TEXT SECTION
>>>
Executes Deephaven groovy code from a snippet/string

Parameters

groovy – groovy code

executeFile(file)

Executes Deephaven groovy code from a file

Parameters

file – the file

get(variable)

Gets a variable from the groovy session

Parameters

variable – variable name

Returns

the value

getDf(variable)

Gets a Table as a pandas.DataFrame from the console session

Parameters

variable – the variable (table) name

Returns

pandas.DataFrame instance representing Table specified by variable

pushDf(name, df)

Pushes a pandas.DataFrame to the Deephaven groovy session as a Table

Parameters
  • name – the destination variable name in the groovy session

  • dfpandas.DataFrame instance

reconnect()

Disconnects/shuts down the current session, and establishes a new session

Warning

The current Deephaven state will be lost

class PersistentQueryControllerClient(log=None, logLevel='INFO')

A client for the persistent query controller

classmethod getControllerClient(log=None, logLevel='INFO')

Creates a connection to the controller client.

Note:

  • log takes precedence over logLevel. Default will be logLevel=INFO if not provided.

Parameters
  • log – None or the desired Java logger object

  • logLevel – if log is None, the desired log level for the java logger constructed for this

Returns

persistent query controller client

getPersistentQueryConfiguration(log=None, logLevel='INFO', configSerial=None, owner=None, name=None)

Gets the configuration for a persistent query.

Note:

  • log takes precedence over logLevel. Default will be logLevel=INFO if not provided.
<<<
DATASET CONTENT
>>>
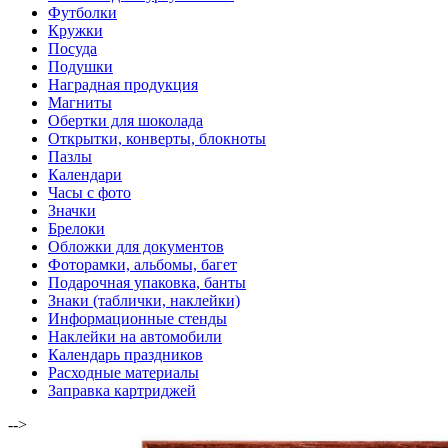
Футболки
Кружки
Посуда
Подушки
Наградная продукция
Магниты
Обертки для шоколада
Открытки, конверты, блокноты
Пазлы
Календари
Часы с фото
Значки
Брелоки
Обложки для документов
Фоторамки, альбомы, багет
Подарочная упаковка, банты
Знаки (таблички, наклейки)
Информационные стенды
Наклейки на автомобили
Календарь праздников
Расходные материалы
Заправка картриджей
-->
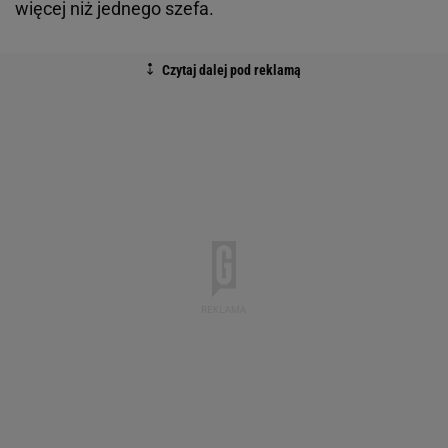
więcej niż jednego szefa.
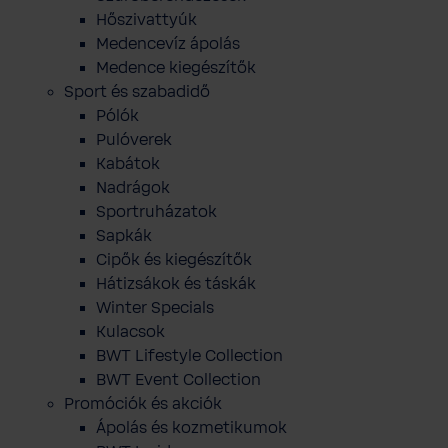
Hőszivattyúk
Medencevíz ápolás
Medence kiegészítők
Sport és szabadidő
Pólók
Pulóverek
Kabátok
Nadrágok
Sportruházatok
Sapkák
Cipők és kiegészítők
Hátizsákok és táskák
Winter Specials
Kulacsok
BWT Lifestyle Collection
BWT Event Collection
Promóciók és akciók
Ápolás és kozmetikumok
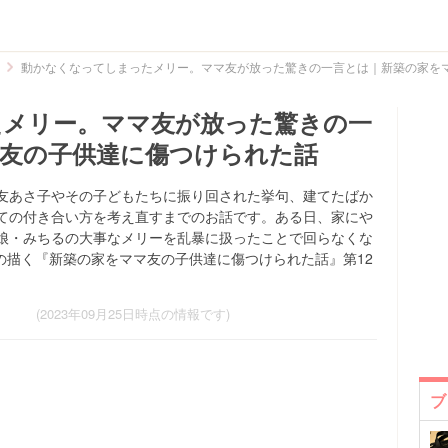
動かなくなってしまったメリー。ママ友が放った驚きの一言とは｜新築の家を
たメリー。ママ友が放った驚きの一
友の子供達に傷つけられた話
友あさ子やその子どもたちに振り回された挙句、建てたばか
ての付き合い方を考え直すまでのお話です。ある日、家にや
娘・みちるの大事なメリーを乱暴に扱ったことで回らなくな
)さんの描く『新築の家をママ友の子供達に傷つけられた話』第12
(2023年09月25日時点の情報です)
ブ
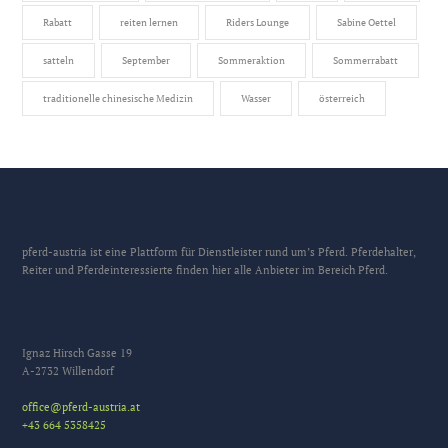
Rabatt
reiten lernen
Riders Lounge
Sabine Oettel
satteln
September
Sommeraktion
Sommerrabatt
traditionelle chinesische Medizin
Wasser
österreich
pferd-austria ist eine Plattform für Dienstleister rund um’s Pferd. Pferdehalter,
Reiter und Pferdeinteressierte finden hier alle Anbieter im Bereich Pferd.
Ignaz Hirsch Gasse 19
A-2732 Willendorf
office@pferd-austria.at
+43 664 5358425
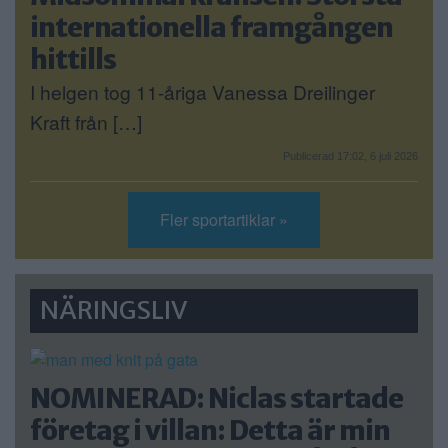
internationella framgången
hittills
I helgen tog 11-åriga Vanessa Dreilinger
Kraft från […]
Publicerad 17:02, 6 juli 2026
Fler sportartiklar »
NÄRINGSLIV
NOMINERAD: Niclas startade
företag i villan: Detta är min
<<<
WHAT TO DO
1) Answer these from the Deephaven API documentation:
(a) What does getDf return?
(b) What warning does the documentation give for reconnect()?
(c) According to the note under getControllerClient, which parameter takes precedence, log or logLevel?
2) Extend the Deephaven API documentation past its final line.
None of the lines are needed here.

YOUR WRITTEN ANSWERS
1)
(a) A pandas.DataFrame instance representing the Table specified by variable.
(b) The current Deephaven state will be lost.
(c) log takes precedence over logLevel.

2)
  • configSerial takes precedence over owner & name, but one valid choice must be provided.

Parameters
  • log – None or the desired Java logger object

  • logLevel – if log is None, the desired log level for the java logger constructed for this

  • configSerial – the serial number of the persistent query

  • owner – the owner of the persistent query

  • name – the name of the persistent query

Returns

the PersistentQueryConfiguration

publishTemporaryQueries(*args, **kwargs)

Publishes one or many configurations as temporary persistent queries

Note:

  • log takes precedence over logLevel. Default will be logLevel=INFO if not provided.

Parameters
  • args – the configurations collection

  • kwargs – can only contain keyword arguments ‘log’ or ‘logLevel’. log - if present, is the the desired Java logger object. logLevel - is the desired log level for the constructed java logger. if log is None or not present, [default is ‘INFO’].

PythonFunction(func, classString)

Constructs a Java Function<PyObject, Object> implementation from the given python function func. The proper Java object interpretation for the return of func must be provided.

Parameters
  • func – Python callable or class instance with apply method (single argument)

  • classString – the fully qualified class path of the return for func. This is really anticipated to be one of java.lang.String, double, ‘float`, long, int, short, byte, or boolean, and any other value will result in java.lang.Object and likely be unusable.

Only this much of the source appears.